Business Management Sections

Tough Love

Executive Coach Helps Clients Get to the Next Level

Anne Weiss

Anne Weiss says that, while she sometimes helps clients affect change, more often, she is engaged in “tweaking” their habits and thought processes.

Amy Jamrog remembers the first time she met Anne Weiss — and coming away both impressed and more than a little scared, which, in this case, was a good thing.
“She thinks really, really big,” recalled Jamrog, a wealth-management adviser and principal with the Jamrog Group, affiliated with Northwestern Mutual, adding that her career in financial services was then about five years old and at what could only be described as a crossroads, which is why colleagues had referred her to an executive coach and, specifically, Weiss.
“If you mention that someday, one day, you hope to accomplish ‘X,’ she’ll want to get that done in the first year,” said Jamrog while elaborating on what she found scary about her new coach. “And that’s what we did; I told her my three-year vision for my practice, and she said, ‘why don’t we do that in 12 months?’
“She’s synonymous with ‘tough love’ — if you say this is what you want to accomplish, she will not let up in seeing that you do,” Jamrog went on, adding that, overall, what Weiss helped her find professionally were consistency, accountability, and a calendar that consistently generated a proper work/life balance as her circumstances changed.

SET OF TASKS
1 - Answer each question from the article on executive coach Anne Weiss.
(a) With which firm is Amy Jamrog a principal, and with what company is it affiliated?
(b) About how old was Jamrog's career in financial services when she first met Weiss?
(c) In what time frame did Weiss propose carrying out Jamrog's three-year vision?
2 - For each statement, say whether the article on executive coach Anne Weiss supports it, and quote the words that decide it.
(a) Weiss spends more of her time adjusting clients' habits than helping them affect change.
(b) Jamrog found Weiss through her own search.
(c) Jamrog described a five-year vision for her practice to Weiss.
3 - Extend the article on executive coach Anne Weiss, beginning after its final paragraph.

RECORDS PROVIDED
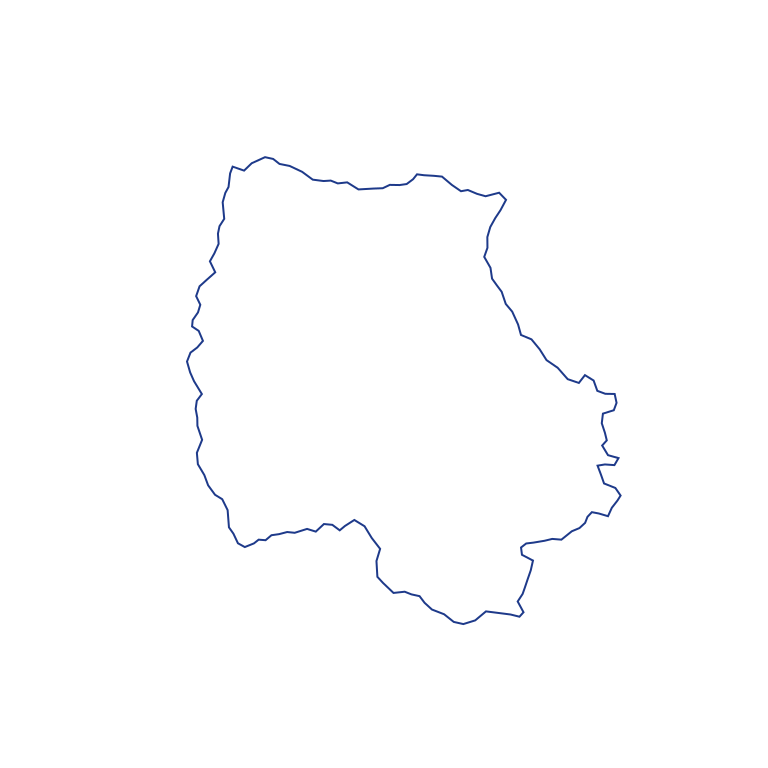 outline of Porangaba, São Paulo, Brazil, rotated 136°
{"feature_id": "56859067B5934992032080", "entity_name": "Porangaba", "entity_type": "district", "adm_level": 2, "iso_a3": "BRA", "parent_name": "Brazil", "parent_adm1": "São Paulo", "projection": "equal_earth", "projection_center": [-48.121, -23.176], "detail": "fine", "context": "isolated", "style": "outline", "palette": "blue", "viewbox_px": 768, "rotation_deg": 136, "n_neighbors": 0, "source": "geoboundaries", "source_scale": "gbopen_adm2", "svg_char_len": 2230}
<svg xmlns="http://www.w3.org/2000/svg" viewBox="0 0 768 768"><g transform="rotate(136 384 384)"><path d="M168.3,441.6L180.5,448.5L185.0,456.2L188.9,465.3L194.7,469.2L196.9,480.1L198.2,492.9L203.5,499.1L210.2,506.4L214.6,511.9L220.8,511.1L228.8,512.1L234.6,516.3L241.5,523.2L248.9,525.7L255.7,531.8L267.2,541.7L270.4,554.6L277.9,560.4L281.0,567.3L286.5,572.0L293.3,580.5L295.5,593.5L300.4,606.4L306.3,614.9L307.4,622.9L312.0,629.8L325.8,634.7L336.4,634.7L341.9,645.5L348.4,642.4L359.0,633.7L365.4,631.7L373.8,626.8L384.2,613.8L392.7,611.8L399.0,607.5L405.6,599.7L415.3,595.8L424.0,593.2L427.8,581.6L439.5,582.1L448.8,582.4L458.1,577.7L461.1,568.6L468.1,564.7L477.2,562.9L482.1,558.7L480.4,550.9L484.3,540.8L493.0,540.0L501.4,541.0L510.1,537.0L515.4,527.0L518.7,518.0L522.0,503.3L530.3,502.0L536.8,496.9L541.7,489.5L547.3,483.5L553.6,470.2L566.4,464.5L573.6,455.6L576.5,443.3L580.9,433.3L582.5,421.7L580.4,413.5L584.1,401.9L595.1,388.6L596.3,380.9L599.7,370.9L597.4,363.4L588.3,359.7L582.3,359.1L577.7,353.9L570.0,353.4L563.8,348.9L556.5,344.8L551.6,339.0L540.0,333.2L535.6,325.2L524.5,325.0L519.0,318.6L517.5,309.5L510.7,309.0L499.8,306.8L496.8,295.2L499.8,281.7L501.3,268.1L512.4,261.9L522.7,249.9L522.9,241.7L522.3,227.1L513.4,220.2L510.4,213.6L505.8,206.7L506.8,198.4L506.2,188.5L500.7,176.6L499.1,164.4L493.7,156.2L482.6,150.6L468.6,149.6L460.4,139.4L453.1,130.3L448.2,122.5L442.2,122.9L438.9,134.7L430.1,136.7L424.1,139.7L416.6,143.6L407.9,148.0L399.5,153.5L403.4,165.3L399.0,171.2L392.5,170.5L386.7,166.1L377.4,159.7L370.6,155.7L364.5,148.8L351.2,147.6L343.5,144.6L335.8,144.4L329.9,147.1L323.5,147.4L319.4,141.6L314.7,133.3L306.1,136.7L297.0,138.0L291.3,139.4L289.8,148.5L294.8,159.6L290.9,168.1L287.1,176.9L281.0,172.7L274.6,165.6L266.8,167.8L272.3,177.2L269.8,188.2L262.9,188.7L259.0,195.4L254.6,204.5L247.1,210.6L236.9,205.5L229.8,208.9L225.0,216.6L231.6,223.2L235.3,230.9L230.8,240.9L233.3,250.8L243.1,249.4L248.5,259.9L247.8,275.0L250.5,288.3L247.9,300.9L246.9,313.7L251.4,324.1L246.2,333.7L241.5,347.0L240.8,357.0L235.3,368.6L234.3,376.5L233.1,384.7L226.7,393.6L223.6,405.8L215.0,410.1L207.6,417.9L198.5,423.1L188.6,426.1L179.5,428.1L168.3,431.7L168.3,441.6Z" fill="none" stroke="#1e3a8a" stroke-width="2"/></g></svg>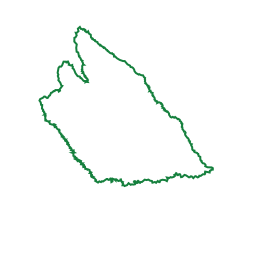 outline of Gaúcha do Norte, Mato Grosso, Brazil, rotated 121°
{"feature_id": "56859067B19542513591026", "entity_name": "Gaúcha do Norte", "entity_type": "district", "adm_level": 2, "iso_a3": "BRA", "parent_name": "Brazil", "parent_adm1": "Mato Grosso", "projection": "orthographic", "projection_center": [-53.491, -12.873], "detail": "fine", "context": "isolated", "style": "outline", "palette": "green", "viewbox_px": 256, "rotation_deg": 121, "n_neighbors": 0, "source": "geoboundaries", "source_scale": "gbopen_adm2", "svg_char_len": 5866}
<svg xmlns="http://www.w3.org/2000/svg" viewBox="0 0 256 256"><g transform="rotate(121 128 128)"><path d="M162.2,204.1L163.0,203.1L163.4,203.1L163.4,202.5L164.1,202.5L163.5,199.9L162.6,198.7L163.8,198.4L164.0,197.7L164.7,197.1L164.1,194.5L163.4,194.0L163.8,193.2L162.8,193.1L162.7,192.0L163.3,192.1L164.9,191.2L163.9,190.1L165.0,189.0L165.3,187.5L164.9,186.4L165.8,185.9L165.4,185.4L167.2,184.4L167.3,182.8L168.0,182.2L167.8,181.6L168.9,180.8L168.3,180.7L168.2,180.0L169.4,179.0L168.9,178.4L170.2,177.6L169.7,176.7L170.9,175.7L170.2,175.1L171.3,175.0L171.3,173.7L170.7,173.6L170.9,173.0L171.9,172.6L171.6,171.6L172.6,171.2L172.7,171.9L173.1,171.8L172.8,170.1L173.6,170.0L174.0,168.4L175.3,167.6L175.2,167.0L174.5,166.8L174.7,166.3L174.1,166.3L175.3,165.8L175.7,165.0L176.2,165.1L175.8,164.2L176.4,163.6L175.3,163.0L176.7,161.9L176.7,161.4L177.9,162.8L177.7,161.8L180.0,160.5L179.8,158.7L180.9,158.6L180.2,156.7L180.9,156.3L181.7,156.8L181.5,155.5L182.0,154.9L181.6,154.2L182.1,153.9L181.3,153.2L180.7,153.9L180.5,151.2L181.5,151.0L181.5,152.0L181.9,151.9L181.8,150.1L182.8,149.8L182.0,148.8L183.1,149.0L182.4,147.3L183.2,146.9L182.7,146.4L183.5,145.8L184.1,146.5L184.5,146.2L183.4,144.9L185.1,143.5L184.6,142.9L184.3,142.1L184.7,141.3L184.0,140.8L183.8,139.4L184.8,138.6L184.9,137.6L186.2,137.6L185.5,136.5L186.3,136.5L186.5,135.8L187.6,135.2L187.0,134.6L187.7,134.1L187.7,133.4L188.5,134.4L188.7,134.1L188.4,130.8L189.1,128.6L190.2,128.8L190.2,125.6L188.5,125.1L188.3,123.3L187.0,122.9L186.8,121.9L182.7,120.0L182.3,119.3L182.6,118.1L182.0,117.3L180.4,117.1L180.3,116.4L182.9,114.4L181.8,113.8L179.4,115.1L179.1,113.0L179.4,111.6L178.4,112.2L178.0,111.5L178.4,109.0L176.8,107.3L176.0,107.9L175.7,107.6L177.2,106.1L177.0,104.6L177.9,104.7L178.1,103.7L179.9,103.2L179.2,102.0L179.5,101.1L177.5,99.4L175.0,99.1L175.3,96.4L174.4,95.8L173.7,94.2L172.6,93.0L171.5,93.0L171.1,95.2L170.3,95.2L169.9,94.3L170.7,92.5L170.4,91.8L169.9,91.6L168.6,92.4L168.1,92.2L168.2,91.2L169.0,90.3L168.8,89.4L167.6,89.2L167.0,88.2L163.7,87.1L163.1,85.3L161.7,83.9L161.8,82.0L161.1,80.2L162.3,78.9L160.4,77.1L160.5,75.7L158.1,75.2L158.4,73.5L158.1,73.0L156.3,73.3L154.6,71.8L153.5,69.2L153.5,67.3L151.4,67.6L150.4,69.1L149.6,66.9L148.1,66.1L147.9,65.0L146.2,63.5L144.9,63.1L144.4,64.1L143.7,63.6L141.9,63.5L141.9,62.9L143.0,61.5L142.6,60.8L141.2,60.4L140.9,59.4L142.8,57.2L142.0,56.3L139.1,55.4L138.7,53.8L138.9,50.4L138.4,49.7L137.2,49.4L136.7,48.5L137.3,46.2L135.0,45.7L134.4,45.1L134.5,42.9L133.7,42.2L132.2,42.3L131.6,41.0L129.1,40.0L128.2,38.4L127.4,38.3L126.4,39.2L125.6,39.4L124.1,35.1L122.5,35.8L121.7,35.1L120.8,35.1L120.1,33.9L119.5,34.1L118.7,34.7L118.7,36.0L120.7,39.6L121.0,42.1L119.8,42.4L119.4,43.2L119.2,44.4L119.7,45.8L119.0,47.8L118.4,47.8L118.0,49.6L115.5,51.2L115.6,53.1L114.1,54.4L114.3,54.7L113.8,56.0L114.4,58.6L114.0,59.4L113.2,59.5L113.6,61.1L113.3,61.8L111.3,63.2L110.3,64.9L109.2,65.0L109.5,65.6L108.6,67.7L107.5,68.0L107.6,69.4L106.7,69.8L105.8,71.2L105.9,72.0L104.7,75.0L103.6,76.2L102.5,76.1L102.1,76.7L101.8,77.4L102.3,78.2L101.5,79.0L101.0,80.7L99.8,81.4L99.4,82.5L98.4,82.5L97.6,83.4L96.6,83.4L96.4,84.8L95.8,84.8L95.2,86.2L95.3,87.2L94.3,87.9L94.2,89.4L94.8,89.8L94.3,93.3L95.4,93.7L95.4,95.4L96.5,96.0L96.7,97.1L95.5,99.6L94.5,100.2L93.7,102.0L94.1,102.8L94.1,103.8L93.7,103.7L94.1,105.2L93.5,105.2L93.0,106.2L93.6,106.8L92.5,107.3L92.9,108.6L92.4,108.5L91.9,110.1L91.0,109.8L90.0,111.0L90.3,112.2L89.6,112.5L90.0,114.8L91.3,115.7L90.8,115.8L90.8,117.0L90.2,117.1L90.6,118.7L90.0,119.1L90.0,120.0L88.8,120.4L88.2,121.2L87.8,123.1L87.1,123.2L87.2,124.1L85.2,125.0L85.7,126.4L84.5,127.8L85.2,128.5L84.8,128.5L83.5,130.4L83.5,129.9L82.1,130.5L82.3,131.3L81.2,132.1L81.6,133.4L81.0,134.3L80.8,136.1L80.3,136.0L79.3,137.6L78.0,138.0L77.5,138.8L76.3,139.1L76.1,140.7L75.1,142.2L75.9,143.8L76.1,146.1L76.7,146.3L76.8,149.4L76.0,151.6L74.7,152.9L74.0,154.4L73.8,155.6L74.4,157.2L73.5,158.3L73.7,161.2L72.3,165.3L73.2,166.8L73.9,170.1L73.9,173.5L73.3,175.7L74.0,176.7L73.5,177.2L73.1,177.0L72.2,178.4L72.6,179.4L72.1,180.2L72.8,181.0L72.9,182.4L72.3,184.7L72.6,185.1L71.9,186.0L72.1,186.9L71.2,189.4L71.8,190.0L71.3,190.6L71.6,191.0L71.3,191.7L71.5,193.1L71.1,193.8L71.6,194.5L71.0,194.9L71.3,195.7L70.9,197.6L70.1,198.4L70.5,200.9L69.7,201.5L70.2,203.0L69.8,203.7L70.1,204.3L69.5,204.5L69.5,206.3L67.2,208.0L67.2,210.0L65.8,211.8L66.8,211.9L67.2,212.8L66.7,213.3L67.2,213.9L67.0,214.8L65.9,215.2L65.9,215.7L66.5,215.5L66.1,217.0L67.0,217.4L66.8,218.4L67.3,219.4L66.2,221.3L68.7,222.1L70.5,220.3L72.9,221.0L73.3,221.8L75.0,219.7L77.3,219.7L78.3,220.4L81.6,218.5L82.7,215.0L85.9,213.7L89.1,211.3L88.9,209.6L91.6,207.1L91.5,206.7L92.0,206.7L92.7,204.5L93.9,203.1L93.8,201.6L94.7,201.5L95.6,199.9L96.5,199.5L96.6,198.5L97.1,199.2L98.5,199.2L100.4,197.9L101.6,197.7L101.7,197.0L103.1,196.8L102.9,195.5L103.2,195.0L104.3,195.2L104.1,194.6L104.8,193.0L105.5,192.5L105.3,191.7L106.2,191.6L106.6,190.0L106.2,189.9L106.9,188.0L107.5,187.8L107.6,187.0L108.9,186.9L109.3,186.2L109.8,187.2L109.3,187.8L110.5,188.2L109.7,188.7L110.5,190.3L109.3,193.7L109.7,194.4L108.7,195.7L109.5,197.9L108.1,201.2L105.5,204.7L105.3,206.3L103.9,206.8L103.5,207.9L102.8,208.3L103.8,209.1L104.3,211.3L103.5,211.4L101.9,213.7L102.4,214.2L103.1,213.8L103.6,214.6L103.2,215.5L104.3,217.4L108.4,216.7L109.9,217.0L110.6,218.3L112.3,218.5L117.0,216.7L118.2,215.1L119.5,215.0L121.3,212.8L122.9,212.3L124.0,209.4L126.0,206.9L125.8,206.0L130.2,206.5L131.0,205.5L132.4,206.1L131.4,207.4L132.9,209.8L134.2,209.9L134.7,210.8L136.5,211.2L137.5,212.1L140.2,211.7L140.9,212.2L143.5,212.3L144.0,212.8L143.8,215.4L144.3,216.1L145.9,216.5L148.5,218.2L150.1,218.0L151.0,216.0L152.9,214.4L152.5,213.4L155.7,211.7L156.0,210.2L157.2,209.7L157.1,208.7L158.0,208.0L157.8,207.6L158.6,206.8L158.6,206.1L159.4,206.4L159.0,205.8L160.4,205.3L160.2,204.8L162.2,204.1Z" fill="none" stroke="#15803d" stroke-width="2"/></g></svg>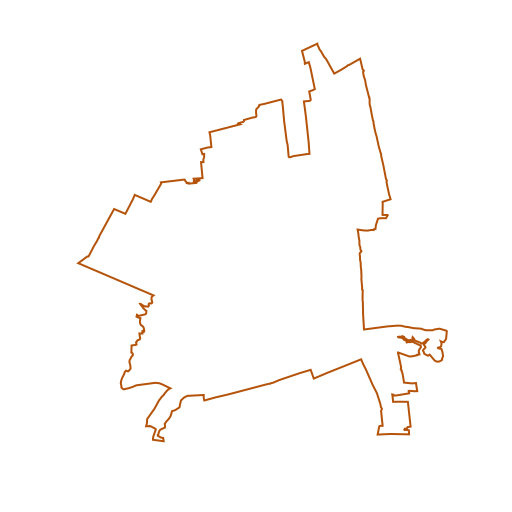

RESPONSES FOR EACH TASK
1 -
(a) The Jamrog Group, affiliated with Northwestern Mutual.
(b) About five years old.
(c) 12 months.

2 -
(a) Yes: "while she sometimes helps clients affect change, more often, she is engaged in “tweaking” their habits and thought processes"
(b) No: "colleagues had referred her to an executive coach and, specifically, Weiss"
(c) No: "I told her my three-year vision for my practice"

3 -
And because she’s been able to do that for a number of clients, she’s considered one of the most successful executive coaches in this area.
Over the years, she’s grown her client portfolio to include bank presidents, lawyers, accountants, architects, executives with large corporations, owners of small businesses, and even some business consultants.
They all have specific needs, and all were at some kind of proverbial crossroads when they decided to seek out her services, said Weiss, but there is a simple and basic pattern to the client-coach relationship, one that she has mastered to the point where she now counts nearly 20 clients from both inside this region and well outside it.
“It starts with both parties being clear about the result that they want to be accomplished,” she said, “and then creating a plan to have that goal accomplished, and then holding people to account for accomplishing it.”
Sometimes, this accountability process requires a phone call a week, other times one lengthy meeting each month, she went on, adding that, in general, having a coach makes them more effective, gives them peace of mind, or both.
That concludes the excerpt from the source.